There is little doubt that oil analysis is a vital tool in helping to ensure that critical oil-lubricated assets remain reliable. Used properly, oil analysis can provide early warning of impending mechanical failure and provide vital feedback to help ensure contamination levels are below the danger level, all the time validating that the physical and chemical properties of the oil have not changed. By now, you’ve heard about the importance of taking a representative sample from the right location using the right methodology.

But what about sampling frequency? How often should we take samples? All too often, sampling frequency is driven not so much by sound reliability or lubrication engineering logic, but rather by the cost of the analysis. Believing that we’re spending too much on analysis for a specific machine or class of machines, the temptation is to back off and sample less frequently to save money.

This approach is like canceling your life insurance policy because you haven’t cashed in recently! Personally, I’d be quite happy paying my life insurance premiums for a long, long time! In fact, I hope I never cash in, though logic might suggest otherwise.

Of course, cost is a factor. So, how do you strike a balance between sampling too frequently and wasting money, vs. sampling too little and potentially missing a problem? The key is to understand the likely failure modes of each machine, then design the program to address the most common failures. In doing so, it should be recognized that each machine or component will likely have several different possible failure modes. For this reason, our program – both sampling frequency and test slates – needs to be designed to address those failure modes most likely to occur.

Potential vs. Functional Failure
To explain the concept of failure modes, reliability engineers often talk about the P-F interval (Figure 1). The P-F interval is simply the time between a potential failure becoming detectable (Point P) and the point at which a functional failure (Point F) occurs. It is important to note that a functional failure doesn’t necessarily mean the machine has failed catastrophically, but rather it is not long-functioning in its designed state (for example, speed, quality, capacity, etc.). Other failures, such as a light bulb burning out, are a step function which takes some time to propagate to the point of functional failure, shown in Figure 1.

P-F Interval
Figure 1. The P-F Interval

Most reliability engineers agree that in order to achieve sufficient early warning of a problem condition, samples should be taken three to five times the estimated P-F interval. For example, sample every 18 to 30 days if the P-F interval is determined to be 90 days.

It is also important to understand that each machine can and will have multiple failure modes. For example, consider a simple gear reducer driving a conveyor. The gearbox will have a number of possible ways in which it might fail, including (though not limited to) the following:

  • Overload

  • Misalignment

  • Wrong oil

  • Low oil level

  • Age-induced fatigue

  • Lubricant degradation

  • Contamination (water or particles)

Depending on application and circumstance, some of these failure modes will be more likely than others. For this reason, we need to realize that each mode, and the methodology deployed to find the problem, will have a different P-F interval and will thus require a different frequency.

Low Oil Level
To illustrate the point, consider two of these modes: low oil level and particle contamination.
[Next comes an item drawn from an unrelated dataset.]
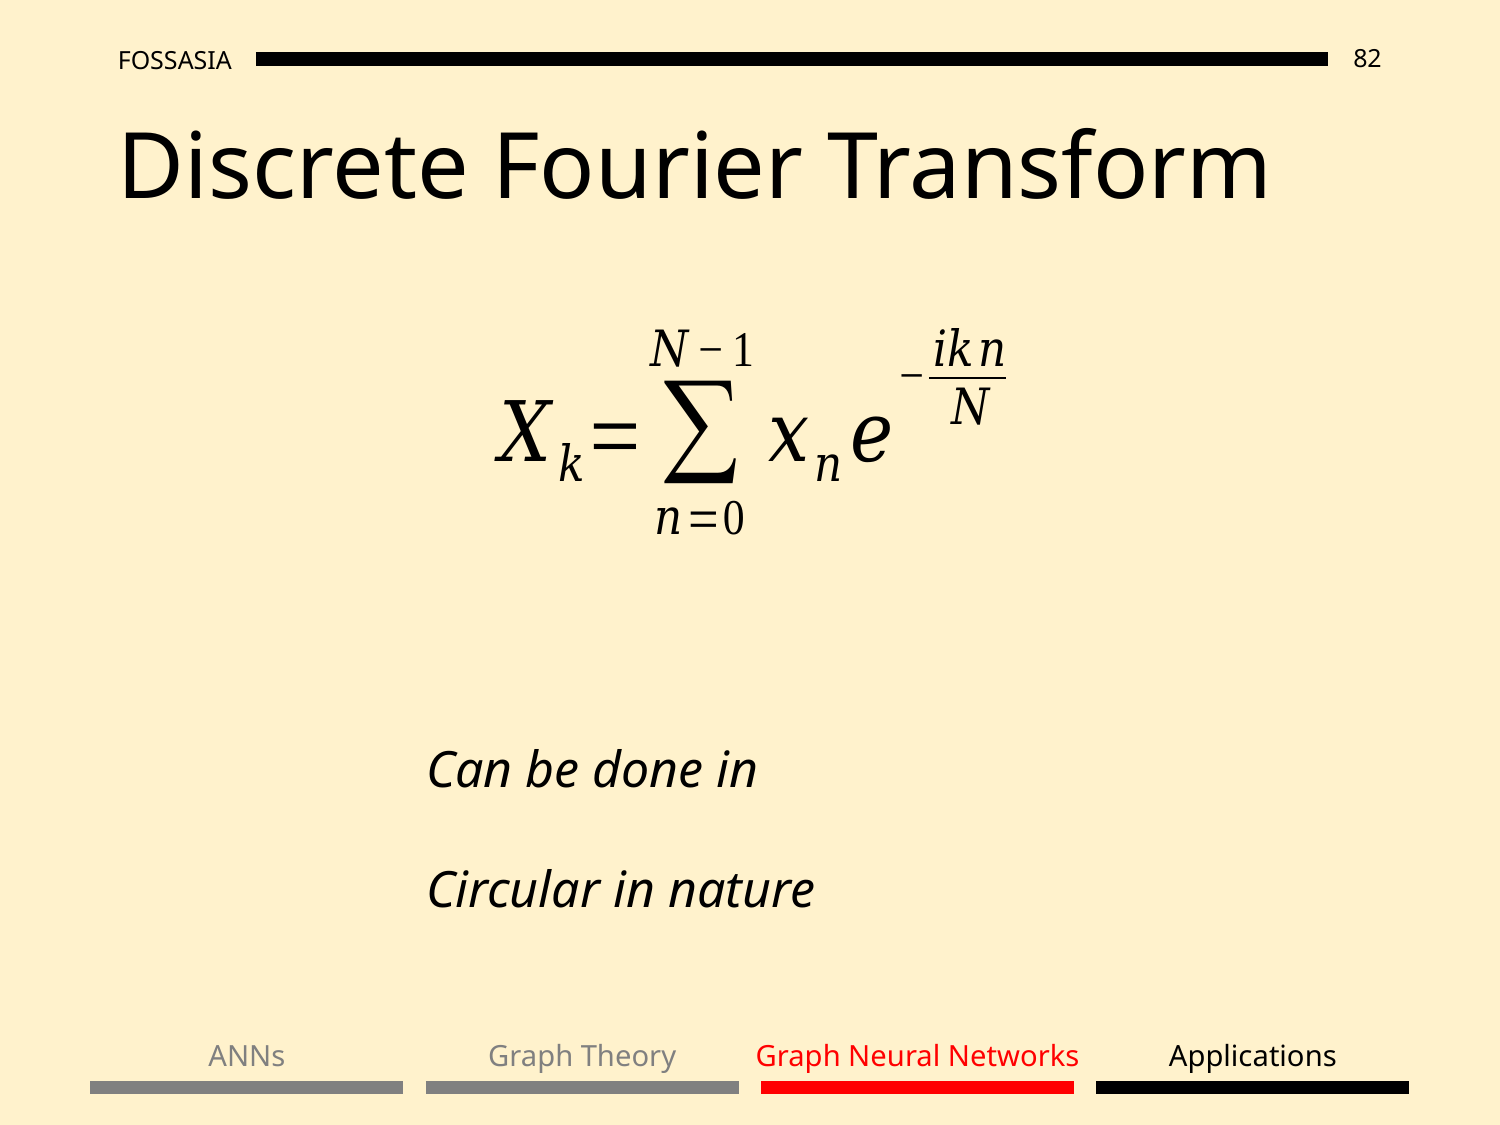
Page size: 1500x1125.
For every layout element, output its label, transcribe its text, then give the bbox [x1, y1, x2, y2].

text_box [90, 1029, 1410, 1088]
title Discrete Fourier Transform [103, 59, 1397, 278]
Depending on circumstance, the degree to which the oil is low, and whether the gearbox is splash-lubricated vs. force-fed, a low oil level could induce a lubrication-related failure in a matter of hours or at least days. This is the reason why daily (or at a minimum, weekly) level checks are strongly recommended for wet sump applications.

Conversely, while it’s safe to say that the life expectancy of a gearbox with heavy particle contamination will be shorter than one in which the oil is kept clean, it will typically take many months before a contamination-induced failure occurs on a large gear reducer. Of course, the same could not be said for a critical servo-controlled hydraulic system, where excessive particle contamination might induce failure in only a few days or weeks.

So, how do we maintain fiscal responsibility without compromising detectability? The key is to realize that you don’t have to perform all tests simultaneously on each and every sample! Consider, for example, the servo-controlled hydraulic system. If we deem that the P-F interval for fluid degradation (monitored by acid number trending) is six months, then bimonthly acid number testing may be acceptable.

Conversely, if the P-F interval for contamination-induced failure is estimated to be just 30 days, maybe we need to perform weekly particle counting, or perhaps purchase an on-site particle counter or patch test kit to enable more cost-effective and more frequent sampling.

As always, this is my opinion. I’m interested in yours.